Got it? If so, you’ll be able to decipher the editorial in the London Financial Times urging a hardline against the United States by the European Union, which Britain is trying to quit. God bless them all, we say, but the only one who seems to have his country’s interests clear is freely elected President T. Also clear to him is the illogic of Europe forsaking its relations with America in service to articles of appeasement with the Iranian camarilla.

That is also clear to — we are delighted to discover in our email this morning — one the finest journalists ever to pass through the Sun newsroom, James Kirchick of the Brookings Institution. He’s no apologist for Mr. Trump. A conservative, he’s been an assiduous critic of the President. Yet his latest column warns that the “constant, unfounded assertions as to the death of the transatlantic relationship” could well become “a self-fulfilling prophecy.”

What a level head compared to, say, the New York Times. The Gray Lady issued an editorial the other day characterizing the Trump administration’s European policy as “An Indecent Disrespect.” It fretted about a “rare fury in Europe.” Rare? They should have been in Brussels back in the 1980s, when the president of the European Commission, Jacques Delors, was complaining about America’s “savage” economy. Or in Berlin during the George W. Bush presidency.

In any event, Mr. Kirchick reckons that Mr. Trump has taken “many steps to rankle Europeans.” He lists not only the Paris climate shenanigans and the tariffs but also our recognition of Israel’s sovereignty over the Jerusalem to which the Jews who managed to escape Europe rallied. It was Mr. Trump’s withdrawal from the articles of appeasement with Iran, though, that Mr. Kirchick reckons is leading many to write off the transatlantic relationship as dead.

A marvelous list of panicky pieces is cited by Mr. Kirchick. Our favorite is the one by two former aides to President Obama who in the New York Times, as Mr. Kirchick sums it up, “floated the idea of European governments recalling their ambassadors from Washington and expelling American diplomats from their own capitals.” What a perfect distillation of the Democrats’ foreign policy in the Age of Trump — siding with Europe (and Iran) against America.

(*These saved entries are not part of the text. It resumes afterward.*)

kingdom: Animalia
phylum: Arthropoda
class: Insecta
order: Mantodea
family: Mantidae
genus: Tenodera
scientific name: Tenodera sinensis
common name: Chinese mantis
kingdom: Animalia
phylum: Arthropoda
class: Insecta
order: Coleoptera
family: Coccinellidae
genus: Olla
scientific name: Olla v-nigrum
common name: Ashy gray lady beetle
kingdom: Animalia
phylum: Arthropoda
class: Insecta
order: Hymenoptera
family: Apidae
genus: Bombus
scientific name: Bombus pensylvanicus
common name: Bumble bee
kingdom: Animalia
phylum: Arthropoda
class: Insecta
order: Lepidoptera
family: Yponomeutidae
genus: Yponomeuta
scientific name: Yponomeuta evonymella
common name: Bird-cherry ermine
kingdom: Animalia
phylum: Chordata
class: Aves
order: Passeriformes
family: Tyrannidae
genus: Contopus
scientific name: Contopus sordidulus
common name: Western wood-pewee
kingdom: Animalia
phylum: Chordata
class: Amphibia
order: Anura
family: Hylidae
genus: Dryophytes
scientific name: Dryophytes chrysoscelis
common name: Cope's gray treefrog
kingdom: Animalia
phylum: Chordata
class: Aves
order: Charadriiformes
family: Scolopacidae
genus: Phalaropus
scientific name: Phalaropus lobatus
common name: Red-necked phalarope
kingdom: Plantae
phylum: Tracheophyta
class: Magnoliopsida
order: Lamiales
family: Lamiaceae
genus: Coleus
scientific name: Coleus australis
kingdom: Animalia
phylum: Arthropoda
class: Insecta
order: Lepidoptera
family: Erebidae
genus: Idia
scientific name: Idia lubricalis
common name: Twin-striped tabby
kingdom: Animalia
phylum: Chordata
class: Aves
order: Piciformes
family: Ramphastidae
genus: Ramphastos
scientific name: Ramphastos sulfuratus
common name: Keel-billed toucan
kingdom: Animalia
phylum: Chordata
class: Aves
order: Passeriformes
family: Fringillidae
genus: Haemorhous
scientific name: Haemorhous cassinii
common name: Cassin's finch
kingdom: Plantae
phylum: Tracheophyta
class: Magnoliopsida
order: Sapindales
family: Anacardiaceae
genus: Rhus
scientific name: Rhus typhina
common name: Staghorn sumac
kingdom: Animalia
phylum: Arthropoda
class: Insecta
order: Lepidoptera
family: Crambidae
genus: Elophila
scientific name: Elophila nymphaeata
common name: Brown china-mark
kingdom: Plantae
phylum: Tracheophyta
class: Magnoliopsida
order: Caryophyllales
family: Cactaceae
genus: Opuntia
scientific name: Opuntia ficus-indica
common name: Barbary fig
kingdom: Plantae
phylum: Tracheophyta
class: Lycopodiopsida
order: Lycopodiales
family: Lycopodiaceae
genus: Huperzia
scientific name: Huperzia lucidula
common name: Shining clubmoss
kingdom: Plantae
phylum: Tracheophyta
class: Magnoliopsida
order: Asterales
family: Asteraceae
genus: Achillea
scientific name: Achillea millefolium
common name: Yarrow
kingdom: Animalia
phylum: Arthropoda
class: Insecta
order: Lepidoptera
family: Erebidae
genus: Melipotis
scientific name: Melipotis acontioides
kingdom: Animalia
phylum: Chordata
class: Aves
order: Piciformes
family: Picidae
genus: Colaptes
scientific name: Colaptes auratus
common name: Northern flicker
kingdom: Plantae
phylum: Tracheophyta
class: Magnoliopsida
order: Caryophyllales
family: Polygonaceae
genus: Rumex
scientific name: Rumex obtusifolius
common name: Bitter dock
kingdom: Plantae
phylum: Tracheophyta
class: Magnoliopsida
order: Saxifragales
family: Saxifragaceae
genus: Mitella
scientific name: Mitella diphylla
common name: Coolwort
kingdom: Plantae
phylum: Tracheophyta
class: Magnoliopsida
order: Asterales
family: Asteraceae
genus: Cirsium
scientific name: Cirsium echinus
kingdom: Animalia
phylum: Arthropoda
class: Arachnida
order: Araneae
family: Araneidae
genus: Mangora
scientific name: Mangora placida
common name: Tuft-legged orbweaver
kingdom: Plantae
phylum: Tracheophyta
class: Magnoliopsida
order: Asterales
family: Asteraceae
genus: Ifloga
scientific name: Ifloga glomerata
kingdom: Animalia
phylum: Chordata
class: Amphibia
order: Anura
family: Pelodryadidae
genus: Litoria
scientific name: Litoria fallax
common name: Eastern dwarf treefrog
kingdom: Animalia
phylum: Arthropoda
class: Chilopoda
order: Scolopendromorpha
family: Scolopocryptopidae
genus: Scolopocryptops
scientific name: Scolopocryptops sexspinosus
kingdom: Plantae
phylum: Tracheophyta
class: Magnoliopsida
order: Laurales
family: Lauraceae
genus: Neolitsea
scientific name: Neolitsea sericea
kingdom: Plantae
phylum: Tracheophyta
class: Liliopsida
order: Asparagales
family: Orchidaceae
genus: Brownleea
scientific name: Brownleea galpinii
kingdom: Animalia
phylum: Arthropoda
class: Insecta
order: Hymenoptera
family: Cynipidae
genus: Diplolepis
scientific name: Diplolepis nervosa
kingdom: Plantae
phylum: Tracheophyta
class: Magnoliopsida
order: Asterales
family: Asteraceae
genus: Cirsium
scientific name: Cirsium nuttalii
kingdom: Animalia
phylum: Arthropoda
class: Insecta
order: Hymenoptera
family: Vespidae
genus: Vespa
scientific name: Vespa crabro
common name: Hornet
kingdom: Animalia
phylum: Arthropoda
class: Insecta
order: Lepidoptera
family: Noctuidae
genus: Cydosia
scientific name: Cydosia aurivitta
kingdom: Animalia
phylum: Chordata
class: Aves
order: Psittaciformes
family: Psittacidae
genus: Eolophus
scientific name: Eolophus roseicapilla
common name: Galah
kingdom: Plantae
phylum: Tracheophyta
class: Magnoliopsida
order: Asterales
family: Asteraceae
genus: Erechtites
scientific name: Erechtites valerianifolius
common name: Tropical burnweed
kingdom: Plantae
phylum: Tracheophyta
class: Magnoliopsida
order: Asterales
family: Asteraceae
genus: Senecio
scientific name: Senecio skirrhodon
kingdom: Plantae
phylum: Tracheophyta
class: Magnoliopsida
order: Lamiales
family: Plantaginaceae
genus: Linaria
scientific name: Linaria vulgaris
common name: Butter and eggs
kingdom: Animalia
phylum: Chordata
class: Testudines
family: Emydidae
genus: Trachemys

“Declaring the bond between America and Europe kaput exaggerates both the severity and suddenness of the current predicament,” says Mr. Kirchik. He grasps that our election was only partly about Europe. There was, we would note, a sense that the solicitousness of President Obama toward the Europeans (how they cheered him at Berlin) contrasted with the Democrats’ solicitousness toward, say, Ohio, Michigan, Pennsylvania, and Wisconsin.

Mr. Kirchick’s view is that it is “far too soon to declare something so extensive and enduring as America’s seven-decade-long political, economic, strategic and military relationship with Europe dead just because of one man’s election.” He describes as a “false impression” the notion that transatlantic relations were “simply peachy” until Mr. Trump. Remember the “pivot” to Asia that everyone was so all-fired hot about during the Obama years.

Which brings us back to President Trump’s imminent decision in respect of the tariffs on steel and aluminum. These columns thrill to the critique on trade being articulated by, among others, Don Boudreaux of Cafe Hayek. The cost of tariffs, like that of taxes, is born by Americans. Net-net, though, our guess is that Mr. Trump’s policies will be less of a burden than those of the Democrats. That’s a knot the European press has yet to untangle.